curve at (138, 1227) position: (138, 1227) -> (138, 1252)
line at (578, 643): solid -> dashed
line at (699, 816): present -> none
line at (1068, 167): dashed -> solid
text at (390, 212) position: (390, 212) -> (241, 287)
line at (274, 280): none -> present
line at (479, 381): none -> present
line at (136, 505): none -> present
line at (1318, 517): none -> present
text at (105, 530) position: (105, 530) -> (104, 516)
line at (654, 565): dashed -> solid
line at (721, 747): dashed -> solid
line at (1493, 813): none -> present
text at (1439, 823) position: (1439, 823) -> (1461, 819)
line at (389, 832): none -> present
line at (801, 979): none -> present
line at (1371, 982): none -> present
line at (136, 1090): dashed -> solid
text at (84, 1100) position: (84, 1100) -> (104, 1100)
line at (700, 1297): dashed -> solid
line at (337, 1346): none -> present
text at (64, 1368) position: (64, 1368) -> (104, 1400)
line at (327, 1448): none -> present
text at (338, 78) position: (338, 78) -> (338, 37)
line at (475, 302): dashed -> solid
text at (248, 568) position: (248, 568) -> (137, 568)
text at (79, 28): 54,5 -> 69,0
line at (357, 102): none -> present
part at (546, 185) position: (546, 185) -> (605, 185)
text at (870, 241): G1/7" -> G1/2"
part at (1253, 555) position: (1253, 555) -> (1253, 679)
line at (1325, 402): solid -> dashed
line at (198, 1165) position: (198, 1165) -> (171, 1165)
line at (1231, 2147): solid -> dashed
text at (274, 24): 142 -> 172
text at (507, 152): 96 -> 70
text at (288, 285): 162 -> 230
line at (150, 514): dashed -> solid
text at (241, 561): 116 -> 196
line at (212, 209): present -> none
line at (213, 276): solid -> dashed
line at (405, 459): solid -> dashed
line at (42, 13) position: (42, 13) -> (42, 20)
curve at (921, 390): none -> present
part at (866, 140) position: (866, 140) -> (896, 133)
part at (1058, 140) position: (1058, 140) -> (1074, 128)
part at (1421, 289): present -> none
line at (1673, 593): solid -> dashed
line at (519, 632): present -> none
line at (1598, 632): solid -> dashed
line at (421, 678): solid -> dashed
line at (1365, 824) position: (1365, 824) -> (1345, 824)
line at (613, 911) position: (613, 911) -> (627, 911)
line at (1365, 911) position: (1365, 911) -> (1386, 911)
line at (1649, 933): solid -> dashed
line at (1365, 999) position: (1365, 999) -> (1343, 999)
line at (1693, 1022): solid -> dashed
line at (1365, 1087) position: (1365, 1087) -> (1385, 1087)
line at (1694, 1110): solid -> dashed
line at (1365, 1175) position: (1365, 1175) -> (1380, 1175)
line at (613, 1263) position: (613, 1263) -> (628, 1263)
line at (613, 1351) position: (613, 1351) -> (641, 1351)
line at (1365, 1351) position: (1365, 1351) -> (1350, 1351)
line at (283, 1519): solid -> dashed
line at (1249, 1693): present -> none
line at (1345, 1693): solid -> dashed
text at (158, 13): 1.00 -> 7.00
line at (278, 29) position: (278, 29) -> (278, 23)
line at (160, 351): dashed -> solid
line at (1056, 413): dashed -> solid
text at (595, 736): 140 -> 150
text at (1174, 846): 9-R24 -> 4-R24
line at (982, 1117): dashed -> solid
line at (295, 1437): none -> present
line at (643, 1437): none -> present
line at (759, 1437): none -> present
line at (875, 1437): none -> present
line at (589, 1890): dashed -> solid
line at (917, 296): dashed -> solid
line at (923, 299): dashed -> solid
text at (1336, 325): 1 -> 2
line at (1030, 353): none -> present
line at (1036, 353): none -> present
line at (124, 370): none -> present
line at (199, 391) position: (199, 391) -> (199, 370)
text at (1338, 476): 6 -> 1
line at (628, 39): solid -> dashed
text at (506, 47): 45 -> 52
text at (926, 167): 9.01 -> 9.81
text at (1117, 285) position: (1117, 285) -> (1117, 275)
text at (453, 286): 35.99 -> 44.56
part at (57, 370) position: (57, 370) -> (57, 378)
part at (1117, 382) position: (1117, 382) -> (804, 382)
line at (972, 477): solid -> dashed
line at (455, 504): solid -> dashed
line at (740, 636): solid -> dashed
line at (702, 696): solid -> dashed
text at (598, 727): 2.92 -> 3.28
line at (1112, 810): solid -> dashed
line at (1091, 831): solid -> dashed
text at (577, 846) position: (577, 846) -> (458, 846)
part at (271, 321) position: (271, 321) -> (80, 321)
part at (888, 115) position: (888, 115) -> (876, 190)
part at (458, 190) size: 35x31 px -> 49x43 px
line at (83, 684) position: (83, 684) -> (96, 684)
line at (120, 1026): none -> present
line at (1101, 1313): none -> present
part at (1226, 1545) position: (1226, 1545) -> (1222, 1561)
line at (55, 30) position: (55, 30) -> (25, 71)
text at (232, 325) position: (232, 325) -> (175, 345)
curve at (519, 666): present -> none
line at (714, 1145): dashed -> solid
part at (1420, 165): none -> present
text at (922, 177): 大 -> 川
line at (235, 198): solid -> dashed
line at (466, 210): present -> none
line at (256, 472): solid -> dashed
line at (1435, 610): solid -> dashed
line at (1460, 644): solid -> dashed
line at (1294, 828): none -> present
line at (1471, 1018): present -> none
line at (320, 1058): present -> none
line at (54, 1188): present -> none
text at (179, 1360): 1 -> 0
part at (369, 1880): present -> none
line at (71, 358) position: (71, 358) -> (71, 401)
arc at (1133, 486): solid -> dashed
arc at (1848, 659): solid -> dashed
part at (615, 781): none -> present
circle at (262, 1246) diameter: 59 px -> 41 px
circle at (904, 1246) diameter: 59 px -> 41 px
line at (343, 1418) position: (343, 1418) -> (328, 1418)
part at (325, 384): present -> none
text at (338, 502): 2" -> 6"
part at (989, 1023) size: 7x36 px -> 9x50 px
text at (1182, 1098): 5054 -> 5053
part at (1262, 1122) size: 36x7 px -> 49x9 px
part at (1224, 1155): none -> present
◇ ◇ ◇ ◇ ◇
Goal — Copy out the records word for word, starting at the very first line and ending with the line that holds "line at (475, 302): dashed -> solid", including that line.

Exercise answer —
curve at (138, 1227) position: (138, 1227) -> (138, 1252)
line at (578, 643): solid -> dashed
line at (699, 816): present -> none
line at (1068, 167): dashed -> solid
text at (390, 212) position: (390, 212) -> (241, 287)
line at (274, 280): none -> present
line at (479, 381): none -> present
line at (136, 505): none -> present
line at (1318, 517): none -> present
text at (105, 530) position: (105, 530) -> (104, 516)
line at (654, 565): dashed -> solid
line at (721, 747): dashed -> solid
line at (1493, 813): none -> present
text at (1439, 823) position: (1439, 823) -> (1461, 819)
line at (389, 832): none -> present
line at (801, 979): none -> present
line at (1371, 982): none -> present
line at (136, 1090): dashed -> solid
text at (84, 1100) position: (84, 1100) -> (104, 1100)
line at (700, 1297): dashed -> solid
line at (337, 1346): none -> present
text at (64, 1368) position: (64, 1368) -> (104, 1400)
line at (327, 1448): none -> present
text at (338, 78) position: (338, 78) -> (338, 37)
line at (475, 302): dashed -> solid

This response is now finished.